--- Try it ---
Retype the listing below word for word, leaving out the pictures.

--- Available data ---
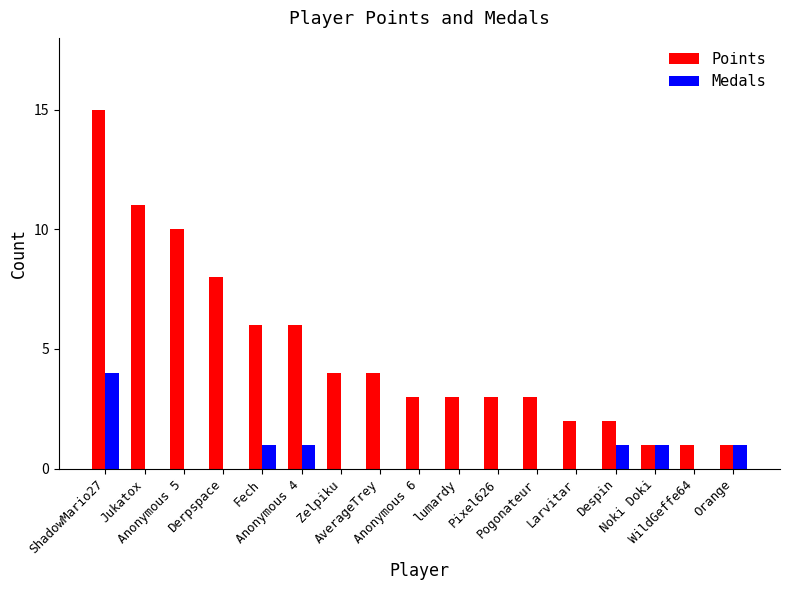

Between Pogonateur and Larvitar, which series saw the biggest shift?

Points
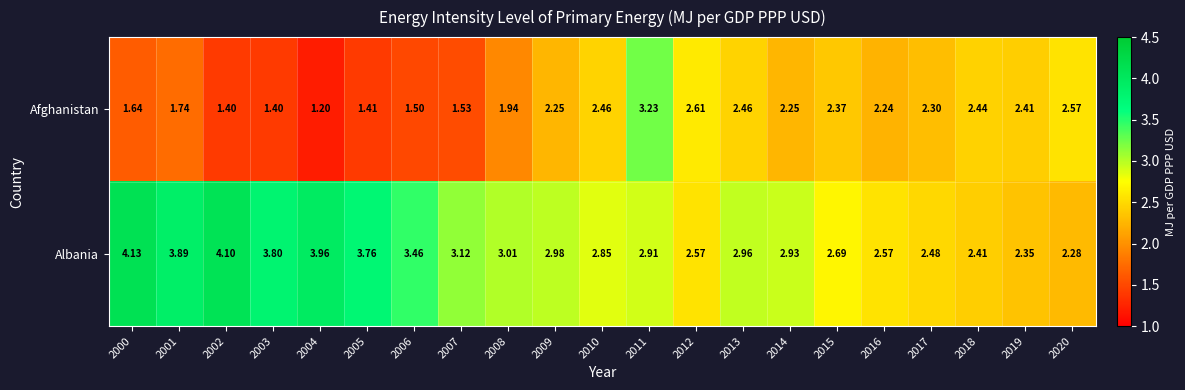

Which series changed the most between 2001 and 2003?

Afghanistan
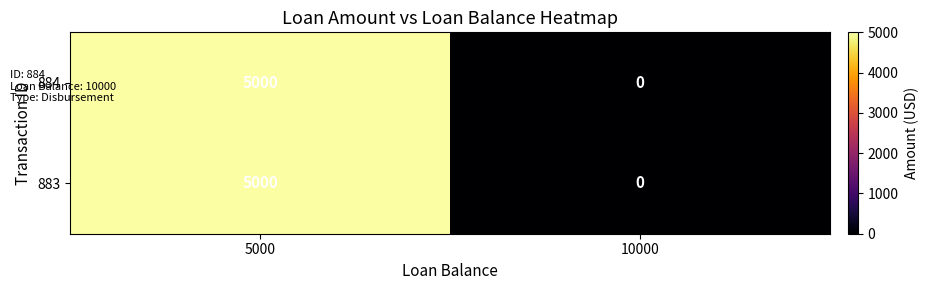

Count the number of data series in this chart.

2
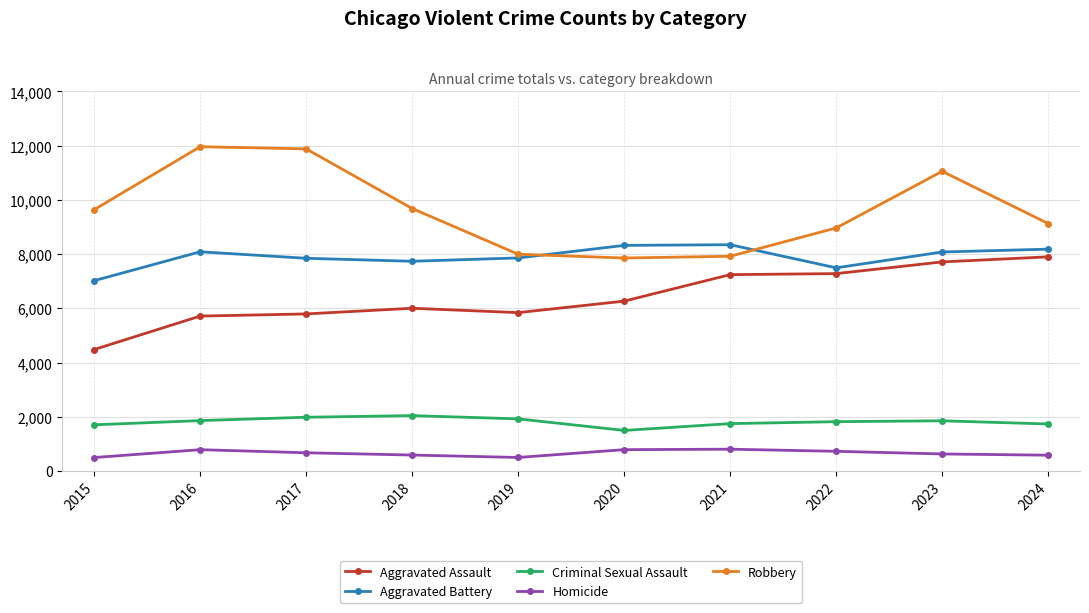

Which series has the largest total across all categories?

Robbery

--- Exercise output ---
Between Pogonateur and Larvitar, which series saw the biggest shift?

Points

Which series changed the most between 2001 and 2003?

Afghanistan

Count the number of data series in this chart.

2

Which series has the largest total across all categories?

Robbery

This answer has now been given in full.